Hong Kong unveils $3.4b economic stimulus package




Hong Kong’s government announced an economic support package worth HK$19.1 billion (S$3.39 billion) on Thursday (Aug 15) as escalating political protests and the prolonged Sino-US trade war weigh heavily on the Asian financial centre. Financial Secretary Paul Chan unveiled the plan at a news conference, after saying the government expects to lower its 2019 gross domestic product (GDP) growth forecast to 0-1 per cent, from the original 2-3 per cent.

Mr Chan said the measures include subsidies for the underprivileged and business enterprises, as well as somewhat higher salary tax rebates, but added that the measures were not related to political pressure from the protests.  “It is prudent and reasonable to assume that the economic headwinds will continue to be very strong,” he said.  The Hong Kong government will release its latest economic forecasts along with second-quarter data on Friday, though analysts note the April-June readings won’t give a full picture of the sharp shock to businesses seen in the last two months.  More than 10 weeks of increasingly violent confrontations between police and anti-government demonstrators have plunged the international business hub into its worst crisis since it reverted from British to Chinese rule in 1997.  Tourists are cancelling hotel bookings and retailers are forecasting a sharp drop in sales, adding to the pressure on local businesses from the year-long Sino-US trade war and China’s broader economic slowdown.

Hong Kong leader Carrie Lam last week warned that the next downturn will hit the city’s economy like a “tsunami”, and said her administration will be “more daring” in supporting growth.  But Mr Chan’s package will unlikely offset the downward pressure on Hong Kong, a small, open economy, said Mr Cliff Tan, East Asian head of global markets research at MUFG.  “The world’s going into recession…

Hong Kong will not be able to somehow ride that out without being affected,” he said.

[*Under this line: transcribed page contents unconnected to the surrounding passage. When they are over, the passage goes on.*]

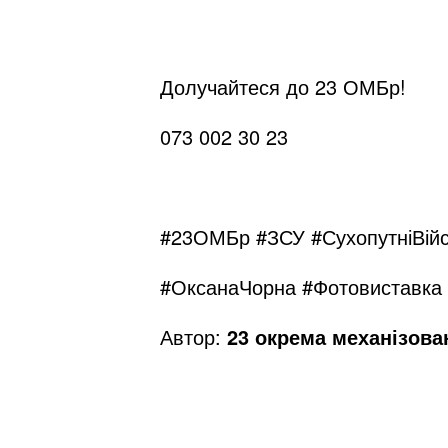
Долучайтеся до 23 ОМБр!
073 002 30 23
#23ОМБр #ЗСУ #СухопутніВійс
#ОксанаЧорна #Фотовиставка 
Автор:
23 окрема механізова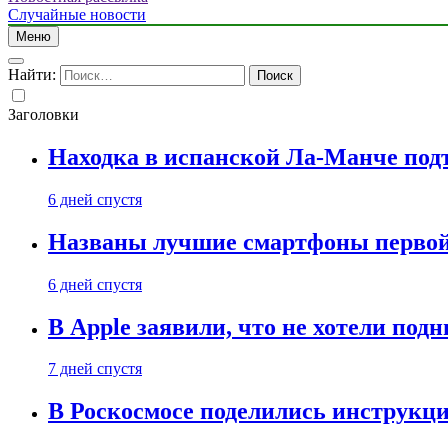
Случайные новости
Меню
Найти:
Заголовки
Находка в испанской Ла-Манче под
6 дней спустя
Названы лучшие смартфоны первой 
6 дней спустя
В Apple заявили, что не хотели под
7 дней спустя
В Роскосмосе поделились инструкц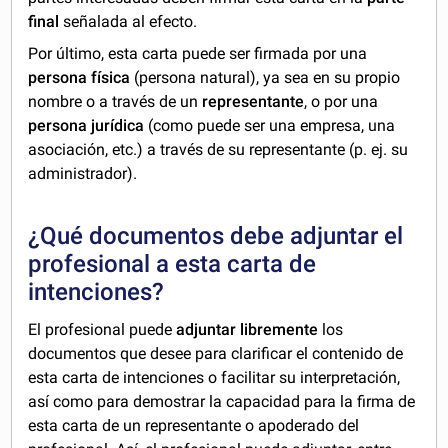
final
señalada al efecto.
Por último, esta carta puede ser firmada por una
persona física
(persona natural), ya sea en su propio
nombre o a través de un
representante
, o por una
persona jurídica
(como puede ser una empresa, una
asociación, etc.) a través de su representante (p. ej. su
administrador).
¿Qué documentos debe adjuntar el
profesional a esta carta de
intenciones?
El profesional puede
adjuntar libremente
los
documentos que desee para clarificar el contenido de
esta carta de intenciones o facilitar su interpretación,
así como para demostrar la capacidad para la firma de
esta carta de un representante o apoderado del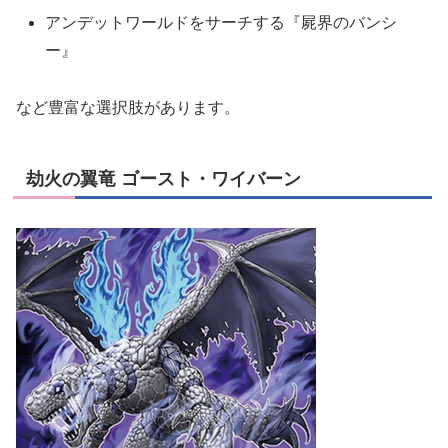
アンデットワールドをサーチする『屍界のバンシ
ー』
など豊富な選択肢があります。
劫火の翼竜 ゴースト・ワイバーン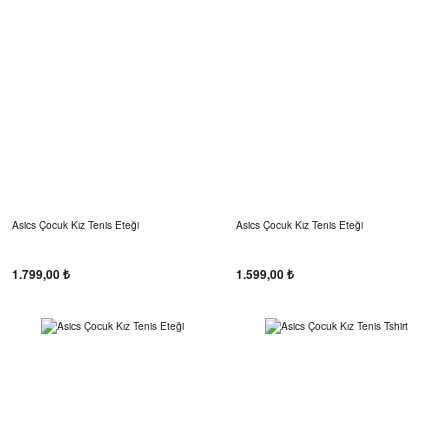
Asics Çocuk Kız Tenis Eteği
Asics Çocuk Kız Tenis Eteği
1.799,00 ₺
1.599,00 ₺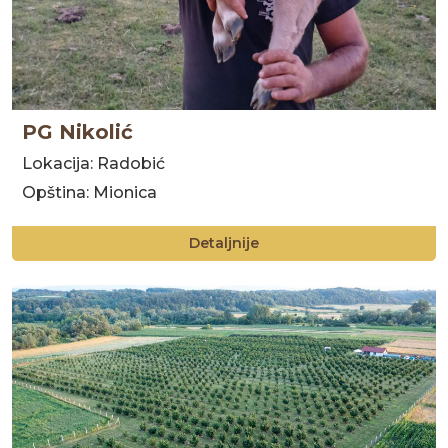
PG Nikolić
Lokacija: Radobić
Opština: Mionica
Detaljnije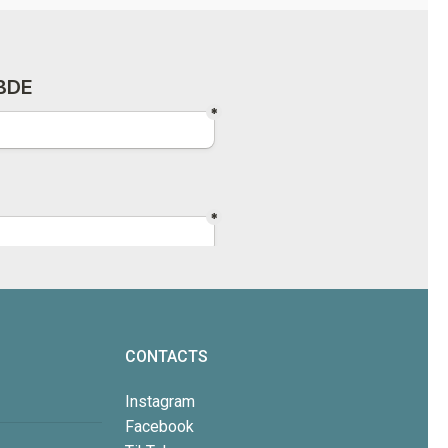
CONTACTS
Instagram
Facebook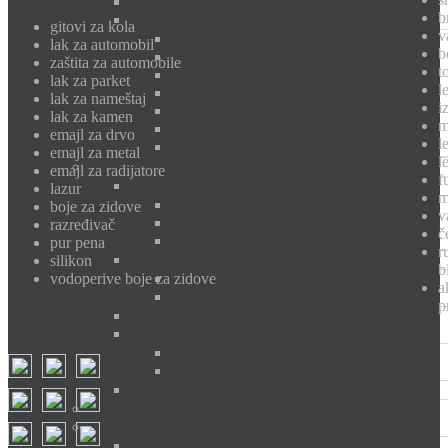
b
gitovi za kola
v
lak za automobil
b
zaštita za automobile
t
lak za parket
l
lak za nameštaj
i
lak za kamen
m
emajl za drvo
l
emajl za metal
l
emajl za radijatore
f
lazur
m
boje za zidove
v
razređivač
č
pur pena
r
silikon
b
vodoperive boje za zidove
a
p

Preliminary data showed Hong Kong’s economy expanded 0.6 per cent in April-June from a year earlier, in line with the first quarter’s decade-low pace and much less than economists expected. But GDP contracted 0.3 per cent on a quarter-on-quarter basis.  Research firm Capital Economics warned that the months-long protests could push Hong Kong into a recession, and feared “an even worse outcome if a further escalation triggers capital flight”.

Hong Kong’s property market, one of the world’s most expensive, would be hit hard in that scenario, Capital Economics said in a note to clients.  Chinese paramilitary forces conducted exercises across the border from Hong Kong on Thursday, raising fears that Beijing may be preparing to act against mass demonstrations it has described as “near terrorism”.